From the Upper West Side to the Middle East: Najla Said on Her New Memoir, Looking for Palestine
“I am a Palestinian-Lebanese-American Christian woman, but I grew up as a Jew in New York City. I began my life, however, as a WASP,” writes author and actress Najla Said, whose new memoir, Looking for Palestine: Growing Up Confused in an Arab-American Family (Riverhead), sorts through a bewildering stew of identities with honesty and humor. Said grew up in the 1980s on the Upper West Side, eating bagels from Zabar’s and surrounded by intellectuals; she attended school across Central Park on the Upper East Side, at sea amid the blonde daughters of privilege. While her father and “temperamental soul mate,” the scholar Edward Said, was arguing for Palestinian self-determination (and her Lebanese mother, Mariam, was managing their daily life), young Najla was gripped by an eating disorder, struggling to reconcile TV news stereotypes of the Middle East with her own eye-opening experiences—including visits to her father’s homeland, where she toured refugee camps in an Agnès B. skirt—and to her mother’s family in Beirut, where she found a sense of belonging. Vogue corresponded with Said about her own path to self-definition, both onstage and on the page.
Your memoir shows so clearly how the fear of being different, something so dreaded by children, can be a tremendous advantage as an adult. We bring other perspectives into the room; we have more than one country to call home. That said, identifying as Arab-American has only become more complex since you were a child. Did writing the book help you clarify what it means to you?

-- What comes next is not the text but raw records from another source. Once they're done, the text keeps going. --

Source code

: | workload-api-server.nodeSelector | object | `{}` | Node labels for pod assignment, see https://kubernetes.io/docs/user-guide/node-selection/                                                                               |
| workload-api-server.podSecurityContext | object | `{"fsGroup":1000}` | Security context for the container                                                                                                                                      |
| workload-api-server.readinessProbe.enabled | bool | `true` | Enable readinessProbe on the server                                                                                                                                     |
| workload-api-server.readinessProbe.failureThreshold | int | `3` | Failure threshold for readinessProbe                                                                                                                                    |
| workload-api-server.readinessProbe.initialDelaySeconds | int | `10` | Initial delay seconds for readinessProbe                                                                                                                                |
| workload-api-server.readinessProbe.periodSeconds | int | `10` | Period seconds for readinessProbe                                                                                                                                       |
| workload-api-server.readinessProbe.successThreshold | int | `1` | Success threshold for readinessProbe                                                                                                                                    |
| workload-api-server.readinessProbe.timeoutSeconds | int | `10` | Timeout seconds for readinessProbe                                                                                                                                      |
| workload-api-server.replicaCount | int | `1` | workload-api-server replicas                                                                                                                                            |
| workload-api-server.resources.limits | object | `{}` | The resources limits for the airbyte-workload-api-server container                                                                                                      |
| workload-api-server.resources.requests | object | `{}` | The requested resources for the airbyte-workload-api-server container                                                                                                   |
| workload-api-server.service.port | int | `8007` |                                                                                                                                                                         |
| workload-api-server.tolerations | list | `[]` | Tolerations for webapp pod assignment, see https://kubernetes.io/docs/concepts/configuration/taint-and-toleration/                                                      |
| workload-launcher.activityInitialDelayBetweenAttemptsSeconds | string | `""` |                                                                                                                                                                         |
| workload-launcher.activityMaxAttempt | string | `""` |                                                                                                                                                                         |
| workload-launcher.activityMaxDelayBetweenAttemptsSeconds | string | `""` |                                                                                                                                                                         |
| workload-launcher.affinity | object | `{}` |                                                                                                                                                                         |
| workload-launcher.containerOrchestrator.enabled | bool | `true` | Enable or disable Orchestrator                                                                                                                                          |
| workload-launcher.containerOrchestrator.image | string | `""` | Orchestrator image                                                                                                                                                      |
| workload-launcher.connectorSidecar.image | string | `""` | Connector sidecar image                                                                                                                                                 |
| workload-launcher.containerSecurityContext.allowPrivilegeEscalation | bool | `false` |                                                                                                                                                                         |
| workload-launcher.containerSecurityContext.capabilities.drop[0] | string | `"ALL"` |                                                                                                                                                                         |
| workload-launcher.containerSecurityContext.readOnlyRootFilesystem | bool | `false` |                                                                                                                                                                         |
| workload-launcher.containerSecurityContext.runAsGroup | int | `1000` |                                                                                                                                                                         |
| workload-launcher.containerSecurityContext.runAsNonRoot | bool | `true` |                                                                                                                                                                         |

It did. I think that for so long I really wanted to find out if I was more “Arab” or more “American,” as if there was some definitive answer to that question, since “Arab-American” never seemed to feel as though it fit properly. In writing the book, I was able to really dive into the questions I had about my so-called “real identity” and ultimately understand that they were probably never going to be resolved. In an interesting way, that is also what I felt connected me to my father’s work and his legacy. He was a person who hated labels and saw himself as a true exile from all sorts of cultural identifications.
As I went through the experiences of my childhood, I began to see how I had come to absorb all he believed in and thought about without even trying. That was a wonderful realization: I had somehow created and thought incessantly about my own mixed-up “identity” precisely because I was never encouraged to embrace just one. I feel totally American at times and totally not American at times, and I feel the same way about being Arab.
Your memoir emerged from your successful one-woman show, Palestine, which struck a chord in post 9/11 New York. What made you decide to adapt that into a book in the first place, and what was the process like? Have any responses to it surprised you?
I wrote the play to give myself an acting job—and because I was encouraged by colleagues who felt it would be an important story to tell, and a way to add to the creative contributions of the newly visible (post-9/11) Arab-American community. I was frustrated, as I had been constantly auditioning to play Arab women in film and TV and onstage, only to find that I come across as far more “white” because of my skin tone (Hollywood Arabs tend to most often be dark-skinned; real Arabs, of course, are completely varied) and my education and upbringing. And yet I rarely got to audition for anything other than “the Arab.” I wanted to write a play that showed all the sides of my personality and range. And then, when I started performing Palestine, I was overwhelmed with positive responses to my writing. Literary people saw me perform and encouraged me to turn it into a book. I started working on that as soon as the show closed in 2010.
I will say this: It was extremely difficult to write a book, in prose, in my own voice, without being able to rely on my acting skills to convey subtext. I’m surprised when people like my writing; I am not surprised when some people are disappointed that it doesn’t sound like something my father wrote. That happens all the time, and it doesn’t even faze me anymore.
There have been a number of prominent memoirs by the children of famous author fathers published in the last year, but in Looking for Palestine, your mother is just as strong a presence. What was her reaction to the book?
It’s amazing that just being the daughter of someone, and being from a particular culture and not hiding it, makes you automatically “political” or “controversial.” In fact I only really started to know my mom after my dad died. He was so larger-than-life, it was hard for anyone to see how incredible she was. As a grown-up, and as a woman, I am so proud of who she is, and in a sense I wanted to write it for her. My mom is not the most demonstrative person in the world, which is why, when she opened it and saw that it was dedicated to “my parents,” and she smiled and got sort of flushed with pride, I felt that even if everyone else hated the book, I made my mother proud.